[Collection entries]

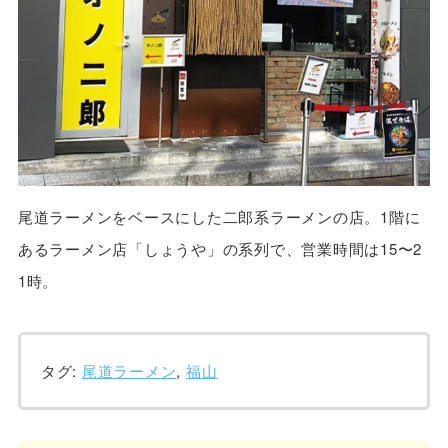
尾道ラーメンをベースにした二郎系ラーメンの店。1階に
あるラーメン店「しょうや」の系列で、営業時間は15〜2
1時。
タグ:
尾道ラーメン
,
福山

REQUEST → Set out the lines of the material as a numbered list, skipping any blank lines and leaving out the pictures.

ANSWER AREA →
1. 尾道ラーメンをベースにした二郎系ラーメンの店。1階に
2. あるラーメン店「しょうや」の系列で、営業時間は15〜2
3. 1時。
4. タグ:
5. 尾道ラーメン
6. ,
7. 福山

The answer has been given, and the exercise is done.